Mildrette Netter

Personal information
- Born: June 16, 1948 (age 78) Rosedale, Mississippi, U.S.

Medal record
Women's athletics
Representing the United States
Olympic Games
| Gold medal – first place | 1968 Mexico City | 4 × 100 metre relay |

= Mildrette Netter =

American athlete (born 1948)

Mildrette Netter (born June 16, 1948, in Rosedale, Mississippi) is an American athlete who competed mainly in the 100 meters. She competed for the United States in the 1968 Summer Olympics held in Mexico City, Mexico in the 4 × 100 meters where she won the gold medal with her teammates Barbara Ferrell, Margaret Bailes, and Wyomia Tyus. The relay Netter was a part of set the world record with a time of 42.88. Netter also competed in the 1972 Olympics.

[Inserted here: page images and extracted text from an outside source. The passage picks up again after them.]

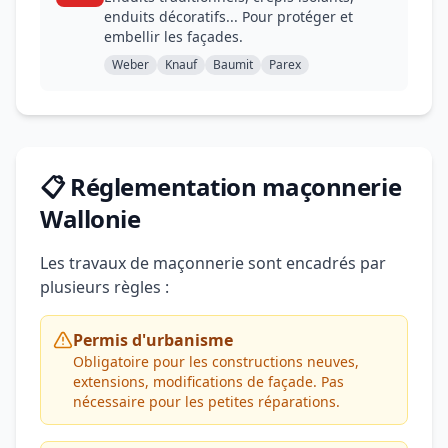
enduits décoratifs... Pour protéger et
embellir les façades.
Weber
Knauf
Baumit
Parex
📋 Réglementation maçonnerie
Wallonie
Les travaux de maçonnerie sont encadrés par
plusieurs règles :
Permis d'urbanisme
Obligatoire pour les constructions neuves,
extensions, modifications de façade. Pas
nécessaire pour les petites réparations.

She grew up in Rosedale, Mississippi. She was short. She became the first female Olympic medalist from Mississippi. There were no women's track programs in Mississippi when she graduated from high school and she was denied a scholarship to Tennessee State.

After her gold medal win, Alcorn State established a women's track tram, the first in Mississippi. She married fellow Alcorn alumnus Willie White, Vietnam War veteran.

She is a member of the Rosedale-West Bolivar High School Hall of Fame. The track and field at Alcorn was renamed for her. She is in the Alcorn State Hall of Honor, SWAC Hall of Fame, Alcorn State Athletic Hall of Fame, the Clarksdale/Coahoma Sports Hall of Fame, Bob Hayes Track Hall of Fame, and Mississippi Sports Hall of Fame.